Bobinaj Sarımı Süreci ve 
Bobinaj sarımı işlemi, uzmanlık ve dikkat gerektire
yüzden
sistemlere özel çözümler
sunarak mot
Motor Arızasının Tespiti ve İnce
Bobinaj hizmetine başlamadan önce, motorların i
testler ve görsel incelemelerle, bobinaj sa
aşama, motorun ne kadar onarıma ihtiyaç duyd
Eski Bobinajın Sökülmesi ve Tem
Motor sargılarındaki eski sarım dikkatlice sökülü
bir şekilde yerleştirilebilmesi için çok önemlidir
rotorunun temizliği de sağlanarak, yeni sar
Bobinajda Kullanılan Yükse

***

**Problem**
Can you set out every line of text in the entries above as a numbered list, leaving out any blank lines?

**Answer to this task**
1. Bobinaj Sarımı Süreci ve 
2. Bobinaj sarımı işlemi, uzmanlık ve dikkat gerektire
3. yüzden
4. sistemlere özel çözümler
5. sunarak mot
6. Motor Arızasının Tespiti ve İnce
7. Bobinaj hizmetine başlamadan önce, motorların i
8. testler ve görsel incelemelerle, bobinaj sa
9. aşama, motorun ne kadar onarıma ihtiyaç duyd
10. Eski Bobinajın Sökülmesi ve Tem
11. Motor sargılarındaki eski sarım dikkatlice sökülü
12. bir şekilde yerleştirilebilmesi için çok önemlidir
13. rotorunun temizliği de sağlanarak, yeni sar
14. Bobinajda Kullanılan Yükse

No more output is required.